Problem to work on: Copy every line of the material below without changing anything.

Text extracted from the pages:
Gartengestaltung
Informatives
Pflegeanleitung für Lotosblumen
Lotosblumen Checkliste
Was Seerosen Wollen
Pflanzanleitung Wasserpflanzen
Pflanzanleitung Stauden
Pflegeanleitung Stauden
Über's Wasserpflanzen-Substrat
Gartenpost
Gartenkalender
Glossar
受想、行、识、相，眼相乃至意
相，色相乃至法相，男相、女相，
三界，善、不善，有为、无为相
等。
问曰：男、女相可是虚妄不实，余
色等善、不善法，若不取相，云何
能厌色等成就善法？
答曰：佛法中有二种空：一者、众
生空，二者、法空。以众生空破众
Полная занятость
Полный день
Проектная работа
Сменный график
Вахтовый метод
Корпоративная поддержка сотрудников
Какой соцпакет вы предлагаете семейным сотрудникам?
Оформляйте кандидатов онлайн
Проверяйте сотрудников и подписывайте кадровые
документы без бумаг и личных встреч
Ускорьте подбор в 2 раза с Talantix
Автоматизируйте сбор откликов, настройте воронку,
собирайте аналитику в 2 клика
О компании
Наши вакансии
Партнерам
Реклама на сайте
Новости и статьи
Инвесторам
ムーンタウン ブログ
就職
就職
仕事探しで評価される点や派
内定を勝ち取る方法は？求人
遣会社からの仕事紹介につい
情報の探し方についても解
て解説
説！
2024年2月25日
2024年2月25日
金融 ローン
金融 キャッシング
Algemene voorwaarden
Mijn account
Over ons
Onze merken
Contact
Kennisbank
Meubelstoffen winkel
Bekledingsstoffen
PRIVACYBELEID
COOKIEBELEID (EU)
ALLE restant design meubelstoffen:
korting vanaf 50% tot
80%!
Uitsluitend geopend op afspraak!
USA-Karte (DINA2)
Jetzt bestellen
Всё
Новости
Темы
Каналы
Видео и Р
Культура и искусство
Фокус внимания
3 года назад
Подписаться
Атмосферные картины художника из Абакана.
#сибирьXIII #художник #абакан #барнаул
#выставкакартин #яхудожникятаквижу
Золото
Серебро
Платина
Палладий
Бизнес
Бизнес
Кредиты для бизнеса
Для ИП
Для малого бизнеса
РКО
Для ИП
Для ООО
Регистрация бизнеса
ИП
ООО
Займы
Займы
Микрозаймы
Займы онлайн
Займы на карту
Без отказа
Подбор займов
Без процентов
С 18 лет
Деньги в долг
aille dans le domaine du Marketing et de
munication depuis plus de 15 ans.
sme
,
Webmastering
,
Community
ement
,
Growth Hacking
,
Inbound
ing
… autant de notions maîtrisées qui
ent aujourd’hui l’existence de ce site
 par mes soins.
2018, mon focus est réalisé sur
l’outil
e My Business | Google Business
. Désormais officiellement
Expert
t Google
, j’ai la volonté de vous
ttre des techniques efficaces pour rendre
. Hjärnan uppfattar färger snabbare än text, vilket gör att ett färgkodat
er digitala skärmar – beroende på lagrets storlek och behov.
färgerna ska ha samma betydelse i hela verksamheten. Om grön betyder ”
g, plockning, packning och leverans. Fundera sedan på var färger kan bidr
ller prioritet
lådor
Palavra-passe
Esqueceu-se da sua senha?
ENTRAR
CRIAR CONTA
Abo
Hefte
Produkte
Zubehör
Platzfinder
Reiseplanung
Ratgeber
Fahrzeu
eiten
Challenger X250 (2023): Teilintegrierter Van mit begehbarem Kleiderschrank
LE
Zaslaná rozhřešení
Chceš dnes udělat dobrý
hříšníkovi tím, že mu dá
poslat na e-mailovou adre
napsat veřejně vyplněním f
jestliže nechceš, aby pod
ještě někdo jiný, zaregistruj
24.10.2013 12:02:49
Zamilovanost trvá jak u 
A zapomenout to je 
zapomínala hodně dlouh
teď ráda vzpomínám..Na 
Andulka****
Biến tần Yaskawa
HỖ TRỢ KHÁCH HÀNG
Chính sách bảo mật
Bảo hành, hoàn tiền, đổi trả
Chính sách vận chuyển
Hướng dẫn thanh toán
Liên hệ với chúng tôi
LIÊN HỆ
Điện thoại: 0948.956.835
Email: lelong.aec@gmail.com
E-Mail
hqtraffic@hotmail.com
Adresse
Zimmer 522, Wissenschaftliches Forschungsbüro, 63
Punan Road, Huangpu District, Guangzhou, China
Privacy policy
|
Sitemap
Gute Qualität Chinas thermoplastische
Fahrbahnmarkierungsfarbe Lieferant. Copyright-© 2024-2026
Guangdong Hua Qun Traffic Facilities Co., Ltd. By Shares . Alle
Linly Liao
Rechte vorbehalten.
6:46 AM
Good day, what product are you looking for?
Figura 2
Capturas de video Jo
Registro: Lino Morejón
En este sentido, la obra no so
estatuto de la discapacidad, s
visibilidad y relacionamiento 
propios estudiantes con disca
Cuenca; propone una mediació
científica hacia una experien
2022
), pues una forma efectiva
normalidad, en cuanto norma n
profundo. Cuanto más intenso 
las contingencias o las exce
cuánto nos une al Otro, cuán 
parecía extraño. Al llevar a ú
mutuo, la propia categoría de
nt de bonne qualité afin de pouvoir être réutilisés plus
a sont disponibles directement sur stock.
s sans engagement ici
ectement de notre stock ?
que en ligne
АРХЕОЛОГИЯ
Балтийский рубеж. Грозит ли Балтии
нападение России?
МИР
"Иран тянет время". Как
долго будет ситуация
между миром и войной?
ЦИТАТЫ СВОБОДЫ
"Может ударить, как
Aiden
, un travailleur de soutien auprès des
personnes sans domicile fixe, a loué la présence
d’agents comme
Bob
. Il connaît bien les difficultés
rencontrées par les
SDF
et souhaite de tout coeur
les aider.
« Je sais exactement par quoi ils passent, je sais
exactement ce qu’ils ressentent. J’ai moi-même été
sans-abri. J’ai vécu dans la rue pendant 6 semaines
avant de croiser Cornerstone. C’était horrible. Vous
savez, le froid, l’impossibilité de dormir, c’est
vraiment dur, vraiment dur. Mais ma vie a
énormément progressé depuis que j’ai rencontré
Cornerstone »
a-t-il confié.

Output of the task:
Gartengestaltung
Informatives
Pflegeanleitung für Lotosblumen
Lotosblumen Checkliste
Was Seerosen Wollen
Pflanzanleitung Wasserpflanzen
Pflanzanleitung Stauden
Pflegeanleitung Stauden
Über's Wasserpflanzen-Substrat
Gartenpost
Gartenkalender
Glossar
受想、行、识、相，眼相乃至意
相，色相乃至法相，男相、女相，
三界，善、不善，有为、无为相
等。
问曰：男、女相可是虚妄不实，余
色等善、不善法，若不取相，云何
能厌色等成就善法？
答曰：佛法中有二种空：一者、众
生空，二者、法空。以众生空破众
Полная занятость
Полный день
Проектная работа
Сменный график
Вахтовый метод
Корпоративная поддержка сотрудников
Какой соцпакет вы предлагаете семейным сотрудникам?
Оформляйте кандидатов онлайн
Проверяйте сотрудников и подписывайте кадровые
документы без бумаг и личных встреч
Ускорьте подбор в 2 раза с Talantix
Автоматизируйте сбор откликов, настройте воронку,
собирайте аналитику в 2 клика
О компании
Наши вакансии
Партнерам
Реклама на сайте
Новости и статьи
Инвесторам
ムーンタウン ブログ
就職
就職
仕事探しで評価される点や派
内定を勝ち取る方法は？求人
遣会社からの仕事紹介につい
情報の探し方についても解
て解説
説！
2024年2月25日
2024年2月25日
金融 ローン
金融 キャッシング
Algemene voorwaarden
Mijn account
Over ons
Onze merken
Contact
Kennisbank
Meubelstoffen winkel
Bekledingsstoffen
PRIVACYBELEID
COOKIEBELEID (EU)
ALLE restant design meubelstoffen:
korting vanaf 50% tot
80%!
Uitsluitend geopend op afspraak!
USA-Karte (DINA2)
Jetzt bestellen
Всё
Новости
Темы
Каналы
Видео и Р
Культура и искусство
Фокус внимания
3 года назад
Подписаться
Атмосферные картины художника из Абакана.
#сибирьXIII #художник #абакан #барнаул
#выставкакартин #яхудожникятаквижу
Золото
Серебро
Платина
Палладий
Бизнес
Бизнес
Кредиты для бизнеса
Для ИП
Для малого бизнеса
РКО
Для ИП
Для ООО
Регистрация бизнеса
ИП
ООО
Займы
Займы
Микрозаймы
Займы онлайн
Займы на карту
Без отказа
Подбор займов
Без процентов
С 18 лет
Деньги в долг
aille dans le domaine du Marketing et de
munication depuis plus de 15 ans.
sme
,
Webmastering
,
Community
ement
,
Growth Hacking
,
Inbound
ing
… autant de notions maîtrisées qui
ent aujourd’hui l’existence de ce site
 par mes soins.
2018, mon focus est réalisé sur
l’outil
e My Business | Google Business
. Désormais officiellement
Expert
t Google
, j’ai la volonté de vous
ttre des techniques efficaces pour rendre
. Hjärnan uppfattar färger snabbare än text, vilket gör att ett färgkodat
er digitala skärmar – beroende på lagrets storlek och behov.
färgerna ska ha samma betydelse i hela verksamheten. Om grön betyder ”
g, plockning, packning och leverans. Fundera sedan på var färger kan bidr
ller prioritet
lådor
Palavra-passe
Esqueceu-se da sua senha?
ENTRAR
CRIAR CONTA
Abo
Hefte
Produkte
Zubehör
Platzfinder
Reiseplanung
Ratgeber
Fahrzeu
eiten
Challenger X250 (2023): Teilintegrierter Van mit begehbarem Kleiderschrank
LE
Zaslaná rozhřešení
Chceš dnes udělat dobrý
hříšníkovi tím, že mu dá
poslat na e-mailovou adre
napsat veřejně vyplněním f
jestliže nechceš, aby pod
ještě někdo jiný, zaregistruj
24.10.2013 12:02:49
Zamilovanost trvá jak u 
A zapomenout to je 
zapomínala hodně dlouh
teď ráda vzpomínám..Na 
Andulka****
Biến tần Yaskawa
HỖ TRỢ KHÁCH HÀNG
Chính sách bảo mật
Bảo hành, hoàn tiền, đổi trả
Chính sách vận chuyển
Hướng dẫn thanh toán
Liên hệ với chúng tôi
LIÊN HỆ
Điện thoại: 0948.956.835
Email: lelong.aec@gmail.com
E-Mail
hqtraffic@hotmail.com
Adresse
Zimmer 522, Wissenschaftliches Forschungsbüro, 63
Punan Road, Huangpu District, Guangzhou, China
Privacy policy
|
Sitemap
Gute Qualität Chinas thermoplastische
Fahrbahnmarkierungsfarbe Lieferant. Copyright-© 2024-2026
Guangdong Hua Qun Traffic Facilities Co., Ltd. By Shares . Alle
Linly Liao
Rechte vorbehalten.
6:46 AM
Good day, what product are you looking for?
Figura 2
Capturas de video Jo
Registro: Lino Morejón
En este sentido, la obra no so
estatuto de la discapacidad, s
visibilidad y relacionamiento 
propios estudiantes con disca
Cuenca; propone una mediació
científica hacia una experien
2022
), pues una forma efectiva
normalidad, en cuanto norma n
profundo. Cuanto más intenso 
las contingencias o las exce
cuánto nos une al Otro, cuán 
parecía extraño. Al llevar a ú
mutuo, la propia categoría de
nt de bonne qualité afin de pouvoir être réutilisés plus
a sont disponibles directement sur stock.
s sans engagement ici
ectement de notre stock ?
que en ligne
АРХЕОЛОГИЯ
Балтийский рубеж. Грозит ли Балтии
нападение России?
МИР
"Иран тянет время". Как
долго будет ситуация
между миром и войной?
ЦИТАТЫ СВОБОДЫ
"Может ударить, как
Aiden
, un travailleur de soutien auprès des
personnes sans domicile fixe, a loué la présence
d’agents comme
Bob
. Il connaît bien les difficultés
rencontrées par les
SDF
et souhaite de tout coeur
les aider.
« Je sais exactement par quoi ils passent, je sais
exactement ce qu’ils ressentent. J’ai moi-même été
sans-abri. J’ai vécu dans la rue pendant 6 semaines
avant de croiser Cornerstone. C’était horrible. Vous
savez, le froid, l’impossibilité de dormir, c’est
vraiment dur, vraiment dur. Mais ma vie a
énormément progressé depuis que j’ai rencontré
Cornerstone »
a-t-il confié.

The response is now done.